The 38-year-old was diagnosed with motor neurone disease in 2019 and given just two years to live.
Burrow, married to teenage sweetheart Lindsey, is desperate to help raise Macy, nine, Maya, six, and Jackson, two.
And wheelchair-bound Burrow and his family hope a new treatment could buy him enough time for a cure to be found.
The former Leeds Rhinos, England and Great Britain star told the Sunday Mirror: ‘This drug is my hope that I see my kids grow up.
‘Without this drug it will be a bleak outcome. I worry about leaving Lindsey to raise our kids alone – it is the last thing I want to do.
‘I want to see my trio all reach 18 and so I live in hope. I am a realist but without hope there is nothing.’
Rob Burrow with his wife Lindsey and daughters at the National Television Awards this year
Rugby league legend is desperate to help raise Macy, nine, Maya, six, and Jackson, two
His devoted dad Geoff, 70, discovered the treatment on the internet.
He said: ‘The new drug gives Rob the drive to get up and carry on each day. He is living with, not dying from, MND. And I will help him do that while I have breath in my body.
‘It’s not just about maintaining Rob’s life, it’s about the potential behind it. I firmly believe we are in touching distance of a cure. This drug seems to have had incredible results and this could be Rob’s chance until a cure is found.
‘We have to beat this – we are going to. I’ve got to believe that as I won’t allow myself to think any other way. Every day I pray – I don’t know who to – and ask they take my heartbeat and give it to Rob. If he goes, I won’t be long after him.’
The 38-year-old was diagnosed with motor neurone disease in 2019 and given two years to live
What is Motor Neurone Disease?
Motor neurone disease is a rare condition that mainly affects people in their 60s and 70s, but it can affect adults of all ages.
It’s caused by a problem with cells in the brain and nerves called motor neurones. These cells gradually stop working over time. It’s not known why this happens.
Having a close relative with motor neurone disease, or a related condition called frontotemporal dementia, can sometimes mean you’re more likely to get it. But it doesn’t run in families in most cases.
Early symptoms can include weakness in your ankle or leg, like finding it hard to walk upstairs; slurred speech, finding it hard to swallow, a weak grip, and gradual weight loss
If you have these symptoms, you should see a GP. They will consider other possible conditions and can refer you to a specialist called a neurologist if necessary.
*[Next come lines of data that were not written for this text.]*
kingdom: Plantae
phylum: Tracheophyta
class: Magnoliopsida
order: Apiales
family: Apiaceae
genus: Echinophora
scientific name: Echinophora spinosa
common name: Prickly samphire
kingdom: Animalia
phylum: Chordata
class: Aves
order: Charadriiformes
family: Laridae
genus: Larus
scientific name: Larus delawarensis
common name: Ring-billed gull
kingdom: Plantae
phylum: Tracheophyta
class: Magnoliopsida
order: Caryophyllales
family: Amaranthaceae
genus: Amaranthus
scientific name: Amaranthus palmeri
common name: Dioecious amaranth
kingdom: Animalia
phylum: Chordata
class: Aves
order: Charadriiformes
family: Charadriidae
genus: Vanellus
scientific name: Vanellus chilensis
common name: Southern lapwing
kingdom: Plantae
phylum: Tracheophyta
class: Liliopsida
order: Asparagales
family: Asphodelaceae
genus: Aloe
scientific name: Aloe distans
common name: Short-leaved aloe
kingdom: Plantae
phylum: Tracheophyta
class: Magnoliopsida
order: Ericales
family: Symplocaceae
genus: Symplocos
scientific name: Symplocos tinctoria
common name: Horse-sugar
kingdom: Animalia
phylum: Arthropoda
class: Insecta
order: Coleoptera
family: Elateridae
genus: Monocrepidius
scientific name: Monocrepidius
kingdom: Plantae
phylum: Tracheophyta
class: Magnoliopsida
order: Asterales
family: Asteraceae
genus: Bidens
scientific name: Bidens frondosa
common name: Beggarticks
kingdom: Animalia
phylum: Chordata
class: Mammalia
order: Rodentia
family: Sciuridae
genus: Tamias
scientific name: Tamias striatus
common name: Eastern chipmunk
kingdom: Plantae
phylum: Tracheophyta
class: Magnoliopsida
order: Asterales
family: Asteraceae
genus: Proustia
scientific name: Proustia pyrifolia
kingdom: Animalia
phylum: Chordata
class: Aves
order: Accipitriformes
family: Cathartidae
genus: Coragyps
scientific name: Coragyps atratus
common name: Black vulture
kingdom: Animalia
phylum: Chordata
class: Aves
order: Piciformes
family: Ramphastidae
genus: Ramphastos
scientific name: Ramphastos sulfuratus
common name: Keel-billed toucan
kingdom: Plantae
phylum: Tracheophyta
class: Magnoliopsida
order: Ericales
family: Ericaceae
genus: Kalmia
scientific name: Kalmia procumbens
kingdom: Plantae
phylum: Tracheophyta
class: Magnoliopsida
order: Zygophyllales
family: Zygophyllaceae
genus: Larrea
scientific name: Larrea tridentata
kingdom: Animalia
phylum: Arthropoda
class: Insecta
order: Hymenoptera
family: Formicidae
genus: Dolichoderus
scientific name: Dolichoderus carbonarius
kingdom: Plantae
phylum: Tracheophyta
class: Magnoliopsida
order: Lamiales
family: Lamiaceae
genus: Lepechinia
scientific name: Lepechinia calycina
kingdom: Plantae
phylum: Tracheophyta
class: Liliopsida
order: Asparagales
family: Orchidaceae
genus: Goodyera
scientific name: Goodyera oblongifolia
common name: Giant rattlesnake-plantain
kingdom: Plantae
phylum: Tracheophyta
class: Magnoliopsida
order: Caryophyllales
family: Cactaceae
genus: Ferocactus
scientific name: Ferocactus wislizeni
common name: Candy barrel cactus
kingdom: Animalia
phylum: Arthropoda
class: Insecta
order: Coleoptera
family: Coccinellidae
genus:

If a close relative has motor neurone disease or frontotemporal dementia and you’re worried you may be at risk of it – they may refer you to a genetic counsellor to talk about your risk and any tests you can have
Source: NHS UK
The drug, known as AMX0035, comprises of two agents which reduce neuronal death and dysfunction.
US tests saw improved life expectancy in 44% of cases. The average life extension was six months but at least one patient was on the drug for 35 months.
Drug company Amylix is considering running phase 3 trials in Europe but Geoff hopes Boston’s Massachusetts General Hospital, one of 25 US trial centres, will supply the drug.
It will cost ‘thousands’ but the family intend to pay for it from the proceeds raised from charity events.